France/Turquie:Erdogan avertit Macron de ne pas « chercher querelle »
La tension continue de monter entre Paris et Ankara. Le président turc a réagi ce samedi 12 septembre, aux critiques de son homologue français, le mettant en garde.
D’un ton glacial, le président turc Recep Tayyip Erdogan qui s’adressait à son homologue français Emmanuel Macron, n’a pas en effet, mâché ses mots.
 « Ne cherchez pas querelle au peuple turc, ne cherchez pas querelle à la Turquie», a-t-il averti.  Le président turc a aussi accusé le président français, de «manquer de connaissances historiques» dans un discours télévisé à Istanbul, en référence aux sévères critiques émises par le président français,  envers Ankara dans le cadre du conflit entre la Turquie et la Grèce à propos de la prospection pétrolière en Méditerranée.
Pour Erdogan, la  France «ne pouvait pas donner de leçon d’humanité» à la Turquie en raison de son passé colonial en Algérie et de son rôle dans le génocide de 1994 au Rwanda.
Recep Tayyip Erdogan a également, exhorté la Grèce à «se tenir à l’écart» des actions «erronées» soutenues par des pays comme la France en Méditerranée orientale.
Pour rappel, Emmanuel Macron et ses six homologues du sud de l’UE ont exhorté jeudi dernier,  la Turquie à cesser sa politique de «confrontation» en Méditerranée orientale et l’ont menacée de sanctions européennes si Ankara continue à contester les droits d’exploration gazière de la Grèce et de Chypre dans la zone.
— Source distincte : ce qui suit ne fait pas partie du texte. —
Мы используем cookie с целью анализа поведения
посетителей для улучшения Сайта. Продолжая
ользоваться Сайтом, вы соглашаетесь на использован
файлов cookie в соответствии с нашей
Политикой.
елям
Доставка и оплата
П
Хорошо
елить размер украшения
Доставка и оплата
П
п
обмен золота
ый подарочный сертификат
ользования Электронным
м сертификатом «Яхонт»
Le président français,  avait aussi estimé que le gouvernement turc «avait aujourd’hui des comportements inadmissibles» et devait «clarifier ses intentions».
La Turquie revendique le droit d’exploiter des gisements d’hydrocarbures dans une zone maritime qu’Athènes estime relever de sa souveraineté. Ces dernières semaines, les deux pays ont montré leurs muscles à coups de déclarations martiales, de manœuvres militaires et d’envois de navires sur zone.
La France a clairement affiché son soutien à la Grèce en déployant des navires de guerre et des avions de combat dans la région, une initiative vivement dénoncée par le président turc.